■ **HOW TO COMPLETE THIS TASK**: Among the entries below, which lines include the string "さかな大統漁"? Show each one.

■ **SUPPLIED ENTRIES**:
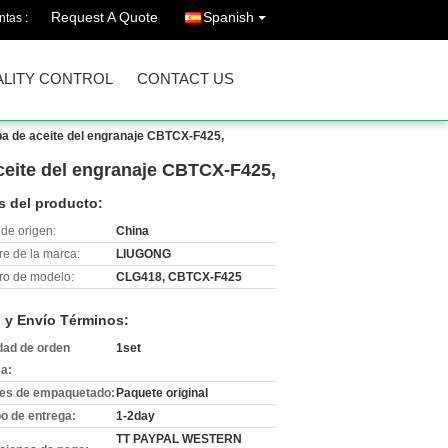
Request A Quote
Spanish
ntas :
LITY CONTROL
CONTACT US
a de aceite del engranaje CBTCX-F425,
eite del engranaje CBTCX-F425,
s del producto:
de origen:
China
e de la marca:
LIUGONG
o de modelo:
CLG418, CBTCX-F425
 y Envío Términos:
dad de orden
1set
a:
les de empaquetado:
Paquete original
o de entrega:
1-2day
TT PAYPAL WESTERN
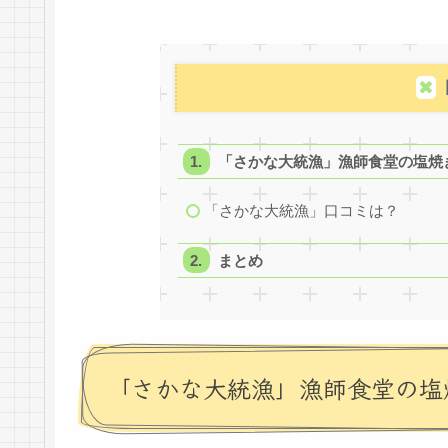
「さかな大統漁」漁師食堂の塩焼
「さかな大統漁」口コミは？
まとめ
「さかな大統漁」漁師食堂の塩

■ **COMPLETED EXERCISE**:
「さかな大統漁」漁師食堂の塩焼
「さかな大統漁」口コミは？
「さかな大統漁」漁師食堂の塩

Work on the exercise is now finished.